* [REQUIREMENT]:
Restate the listing exactly.
^^^^^^^^
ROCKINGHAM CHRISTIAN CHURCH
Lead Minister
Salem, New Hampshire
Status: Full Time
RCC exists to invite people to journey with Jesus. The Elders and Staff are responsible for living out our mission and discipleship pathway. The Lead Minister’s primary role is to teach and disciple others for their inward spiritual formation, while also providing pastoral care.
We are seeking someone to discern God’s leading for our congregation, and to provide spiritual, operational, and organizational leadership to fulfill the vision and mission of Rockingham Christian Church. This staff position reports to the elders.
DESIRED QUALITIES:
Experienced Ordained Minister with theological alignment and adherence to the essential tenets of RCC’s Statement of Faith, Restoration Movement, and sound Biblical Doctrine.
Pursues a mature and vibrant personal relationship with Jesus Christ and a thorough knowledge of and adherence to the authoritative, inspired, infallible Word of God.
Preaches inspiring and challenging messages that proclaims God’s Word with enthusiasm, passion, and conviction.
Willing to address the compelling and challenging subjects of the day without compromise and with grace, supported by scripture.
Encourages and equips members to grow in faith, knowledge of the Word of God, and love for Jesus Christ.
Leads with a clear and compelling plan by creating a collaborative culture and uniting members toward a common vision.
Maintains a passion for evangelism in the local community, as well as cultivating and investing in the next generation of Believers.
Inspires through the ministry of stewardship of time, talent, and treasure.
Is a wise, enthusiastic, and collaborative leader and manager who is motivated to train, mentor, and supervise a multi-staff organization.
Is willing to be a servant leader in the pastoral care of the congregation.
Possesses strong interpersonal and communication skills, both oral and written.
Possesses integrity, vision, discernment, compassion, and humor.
^^^^^^^^
* [EXERCISE RESULT]:
ROCKINGHAM CHRISTIAN CHURCH
Lead Minister
Salem, New Hampshire
Status: Full Time
RCC exists to invite people to journey with Jesus. The Elders and Staff are responsible for living out our mission and discipleship pathway. The Lead Minister’s primary role is to teach and disciple others for their inward spiritual formation, while also providing pastoral care.
We are seeking someone to discern God’s leading for our congregation, and to provide spiritual, operational, and organizational leadership to fulfill the vision and mission of Rockingham Christian Church. This staff position reports to the elders.
DESIRED QUALITIES:
Experienced Ordained Minister with theological alignment and adherence to the essential tenets of RCC’s Statement of Faith, Restoration Movement, and sound Biblical Doctrine.
Pursues a mature and vibrant personal relationship with Jesus Christ and a thorough knowledge of and adherence to the authoritative, inspired, infallible Word of God.
Preaches inspiring and challenging messages that proclaims God’s Word with enthusiasm, passion, and conviction.
Willing to address the compelling and challenging subjects of the day without compromise and with grace, supported by scripture.
Encourages and equips members to grow in faith, knowledge of the Word of God, and love for Jesus Christ.
Leads with a clear and compelling plan by creating a collaborative culture and uniting members toward a common vision.
Maintains a passion for evangelism in the local community, as well as cultivating and investing in the next generation of Believers.
Inspires through the ministry of stewardship of time, talent, and treasure.
Is a wise, enthusiastic, and collaborative leader and manager who is motivated to train, mentor, and supervise a multi-staff organization.
Is willing to be a servant leader in the pastoral care of the congregation.
Possesses strong interpersonal and communication skills, both oral and written.
Possesses integrity, vision, discernment, compassion, and humor.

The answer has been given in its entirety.